# [Set tasks]
A - According to the passage on employee compensation, on what basis are wages paid?
B - In the passage on employee compensation, substitute "sales commissions" for "commissioned sales" and write out the part starting at "2. Wage and" and ending at "in Chapter 12.".
C - Continue the passage on employee compensation from its last sentence onward.
--- start of Extracted text ---
1. Base pay. This is typically a flat rate, either as an hourly wage or salary. Many employees consider this to be the most important part of the compensation program, and it is therefore a major factor in their decision to accept or decline the job.

Wages vs. salary. Wages are paid on an hourly basis. Salary is based on time–a week, a month, or a year. A salary is paid regardless of the number of hours worked. Wages are common for blue-collar workers, and salaries are common for white-collar professionals and managers. A salary, however, does not make an employee “exempt”; we will cover this in detail shortly.

2. Wage and salary add-ons. This includes overtime pay, shift differential, premium pay for working weekends and holidays, and other add-ons.

3. Incentive pay. Also called variable pay, incentive pay is pay for performance, and it commonly includes items such as piece work in production and commissioned sales. Pay for performance, especially in the form of short-term incentive pay, continues to increase as a percentage of employee compensation due to the ability of the employer to shift risk from the company to the individual employee. The use of pay for performance rather than hours worked and giving bonuses are the trend today. We will discuss incentives in detail in Chapter 12.
--- end of Extracted text ---
--- start of Listing ---
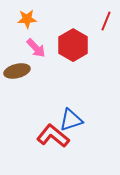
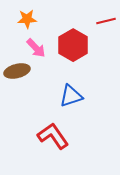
red line: rotated 54 degrees clockwise
blue triangle: moved 24 px up
red L-shape: rotated 16 degrees clockwise
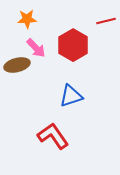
brown ellipse: moved 6 px up
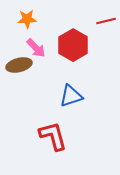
brown ellipse: moved 2 px right
red L-shape: rotated 20 degrees clockwise
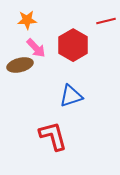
orange star: moved 1 px down
brown ellipse: moved 1 px right
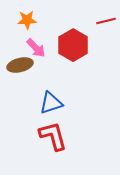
blue triangle: moved 20 px left, 7 px down
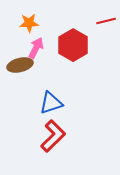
orange star: moved 2 px right, 3 px down
pink arrow: rotated 110 degrees counterclockwise
red L-shape: rotated 60 degrees clockwise
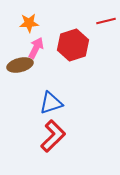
red hexagon: rotated 12 degrees clockwise
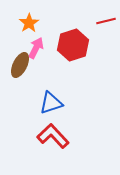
orange star: rotated 30 degrees counterclockwise
brown ellipse: rotated 50 degrees counterclockwise
red L-shape: rotated 88 degrees counterclockwise
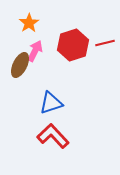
red line: moved 1 px left, 22 px down
pink arrow: moved 1 px left, 3 px down
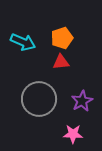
--- end of Listing ---
# [Results]
A - Wages are paid on an hourly basis.

B -
2. Wage and salary add-ons. This includes overtime pay, shift differential, premium pay for working weekends and holidays, and other add-ons.

3. Incentive pay. Also called variable pay, incentive pay is pay for performance, and it commonly includes items such as piece work in production and sales commissions. Pay for performance, especially in the form of short-term incentive pay, continues to increase as a percentage of employee compensation due to the ability of the employer to shift risk from the company to the individual employee. The use of pay for performance rather than hours worked and giving bonuses are the trend today. We will discuss incentives in detail in Chapter 12.

C -
4. Benefits. This is indirect compensation that provides something of value to the employee. You need to include benefits in your system, because they cost the company a lot of money even though they aren’t direct compensation to the employee. Benefits are expensive costing employers 25–35% of total employee compensation. Benefits may include health insurance; payments to employees if they are unable to work because of sickness or accident; retirement pay contributions; and provision of a wide variety of desired goods and services such as cafeteria service, tuition reimbursement, and many other items. We will discuss benefits in detail in Chapter 13.

http://www.worldatwork.org/waw/adimLink?id=74763 (retrieved July 15, 2017).

Houlihan, M., & Harvey, B. (2014, April). You won’t learn this in business school. Costco Connection, p. 13.

Worth, J. (2014, December). Bonus, Baby!. Entrepreneur, p. 84.

Schurenberg, E. (2015, November). What do you owe your employees. INC. , p. 12.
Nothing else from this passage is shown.